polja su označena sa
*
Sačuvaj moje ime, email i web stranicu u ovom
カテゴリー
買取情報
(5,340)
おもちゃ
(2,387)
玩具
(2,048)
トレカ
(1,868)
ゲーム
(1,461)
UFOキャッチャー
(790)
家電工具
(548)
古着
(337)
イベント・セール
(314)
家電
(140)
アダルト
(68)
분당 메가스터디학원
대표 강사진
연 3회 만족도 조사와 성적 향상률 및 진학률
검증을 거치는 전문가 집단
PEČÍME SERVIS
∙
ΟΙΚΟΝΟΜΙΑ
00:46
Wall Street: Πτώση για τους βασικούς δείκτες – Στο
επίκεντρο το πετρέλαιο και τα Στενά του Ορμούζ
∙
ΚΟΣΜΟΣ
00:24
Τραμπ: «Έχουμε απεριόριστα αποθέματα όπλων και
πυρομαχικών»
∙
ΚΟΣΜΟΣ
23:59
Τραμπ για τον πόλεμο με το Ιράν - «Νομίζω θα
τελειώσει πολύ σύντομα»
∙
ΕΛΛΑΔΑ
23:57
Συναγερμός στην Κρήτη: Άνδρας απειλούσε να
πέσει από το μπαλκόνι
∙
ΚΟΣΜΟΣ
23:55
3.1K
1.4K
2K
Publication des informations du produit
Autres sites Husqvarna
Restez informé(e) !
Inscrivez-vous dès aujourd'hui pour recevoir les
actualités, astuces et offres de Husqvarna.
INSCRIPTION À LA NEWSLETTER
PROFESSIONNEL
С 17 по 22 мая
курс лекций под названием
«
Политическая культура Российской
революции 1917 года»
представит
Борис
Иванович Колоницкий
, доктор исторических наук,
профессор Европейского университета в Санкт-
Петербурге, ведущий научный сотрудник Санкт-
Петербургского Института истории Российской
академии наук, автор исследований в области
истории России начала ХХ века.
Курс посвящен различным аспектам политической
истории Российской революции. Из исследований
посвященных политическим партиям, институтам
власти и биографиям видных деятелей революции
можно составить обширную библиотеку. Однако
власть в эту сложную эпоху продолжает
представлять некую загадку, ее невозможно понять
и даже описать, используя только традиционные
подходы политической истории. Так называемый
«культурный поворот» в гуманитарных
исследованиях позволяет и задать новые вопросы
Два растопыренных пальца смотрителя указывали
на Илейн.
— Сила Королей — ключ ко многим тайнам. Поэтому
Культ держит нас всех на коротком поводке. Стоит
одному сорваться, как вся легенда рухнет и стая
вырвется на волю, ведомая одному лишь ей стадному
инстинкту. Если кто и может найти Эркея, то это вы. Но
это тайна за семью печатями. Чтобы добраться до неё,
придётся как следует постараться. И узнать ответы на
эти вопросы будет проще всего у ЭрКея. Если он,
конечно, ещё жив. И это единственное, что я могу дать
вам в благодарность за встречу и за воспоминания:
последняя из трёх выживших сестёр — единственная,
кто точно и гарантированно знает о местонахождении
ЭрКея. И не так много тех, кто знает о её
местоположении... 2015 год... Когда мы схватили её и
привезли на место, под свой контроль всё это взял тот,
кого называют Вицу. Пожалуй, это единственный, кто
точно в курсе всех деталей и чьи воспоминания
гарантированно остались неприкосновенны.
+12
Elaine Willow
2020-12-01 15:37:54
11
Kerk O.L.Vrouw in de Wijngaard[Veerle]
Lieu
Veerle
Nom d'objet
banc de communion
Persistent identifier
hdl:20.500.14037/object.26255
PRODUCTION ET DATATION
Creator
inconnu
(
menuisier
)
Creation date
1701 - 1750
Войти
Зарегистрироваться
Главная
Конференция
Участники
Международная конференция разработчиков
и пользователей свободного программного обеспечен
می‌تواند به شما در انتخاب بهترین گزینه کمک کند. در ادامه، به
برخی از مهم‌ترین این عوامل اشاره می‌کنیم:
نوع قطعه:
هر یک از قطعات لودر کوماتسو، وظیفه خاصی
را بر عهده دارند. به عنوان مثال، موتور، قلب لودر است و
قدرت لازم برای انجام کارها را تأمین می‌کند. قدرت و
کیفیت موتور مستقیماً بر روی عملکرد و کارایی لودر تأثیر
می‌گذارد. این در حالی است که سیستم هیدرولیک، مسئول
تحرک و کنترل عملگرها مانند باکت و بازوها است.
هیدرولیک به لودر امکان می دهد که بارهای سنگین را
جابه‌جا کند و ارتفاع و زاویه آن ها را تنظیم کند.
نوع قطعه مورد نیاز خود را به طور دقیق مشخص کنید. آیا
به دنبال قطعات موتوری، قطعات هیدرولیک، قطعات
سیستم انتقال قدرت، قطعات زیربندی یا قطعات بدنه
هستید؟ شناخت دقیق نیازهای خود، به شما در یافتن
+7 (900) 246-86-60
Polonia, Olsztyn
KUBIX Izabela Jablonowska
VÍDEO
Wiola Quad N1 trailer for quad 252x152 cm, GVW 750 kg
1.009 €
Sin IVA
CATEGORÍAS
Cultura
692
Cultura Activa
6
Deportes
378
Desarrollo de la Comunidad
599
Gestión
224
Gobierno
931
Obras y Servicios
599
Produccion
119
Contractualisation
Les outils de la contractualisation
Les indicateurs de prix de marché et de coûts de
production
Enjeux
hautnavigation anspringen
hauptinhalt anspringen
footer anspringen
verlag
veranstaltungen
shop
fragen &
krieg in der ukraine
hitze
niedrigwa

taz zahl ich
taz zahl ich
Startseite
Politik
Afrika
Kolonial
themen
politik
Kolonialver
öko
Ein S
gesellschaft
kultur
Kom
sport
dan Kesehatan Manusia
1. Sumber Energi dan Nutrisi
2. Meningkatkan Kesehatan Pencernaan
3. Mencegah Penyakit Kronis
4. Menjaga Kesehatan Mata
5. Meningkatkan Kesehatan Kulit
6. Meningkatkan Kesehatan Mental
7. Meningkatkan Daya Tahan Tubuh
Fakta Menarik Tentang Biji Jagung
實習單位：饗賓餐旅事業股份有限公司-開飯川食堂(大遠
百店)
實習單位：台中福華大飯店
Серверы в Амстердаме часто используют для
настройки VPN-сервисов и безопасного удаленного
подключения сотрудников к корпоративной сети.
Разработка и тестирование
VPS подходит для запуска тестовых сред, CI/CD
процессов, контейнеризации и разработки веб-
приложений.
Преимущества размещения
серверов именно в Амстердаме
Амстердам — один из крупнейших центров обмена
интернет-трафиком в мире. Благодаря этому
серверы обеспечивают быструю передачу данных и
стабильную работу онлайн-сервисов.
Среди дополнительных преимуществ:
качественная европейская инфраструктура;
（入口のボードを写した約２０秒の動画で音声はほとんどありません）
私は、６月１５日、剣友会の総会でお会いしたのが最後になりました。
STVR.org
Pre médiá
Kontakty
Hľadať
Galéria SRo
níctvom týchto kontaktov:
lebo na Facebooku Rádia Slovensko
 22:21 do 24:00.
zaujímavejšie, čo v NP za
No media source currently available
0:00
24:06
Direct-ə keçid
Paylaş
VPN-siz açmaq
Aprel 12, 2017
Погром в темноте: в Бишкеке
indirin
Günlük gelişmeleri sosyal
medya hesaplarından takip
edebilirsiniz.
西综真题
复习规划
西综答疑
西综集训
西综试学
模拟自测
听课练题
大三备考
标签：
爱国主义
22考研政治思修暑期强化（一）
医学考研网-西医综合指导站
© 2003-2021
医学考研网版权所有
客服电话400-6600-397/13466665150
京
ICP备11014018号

▶ What the task asks
Show each line of the data above that contains the string "實習單位", matching case exactly.

▶ Result
實習單位：饗賓餐旅事業股份有限公司-開飯川食堂(大遠
實習單位：台中福華大飯店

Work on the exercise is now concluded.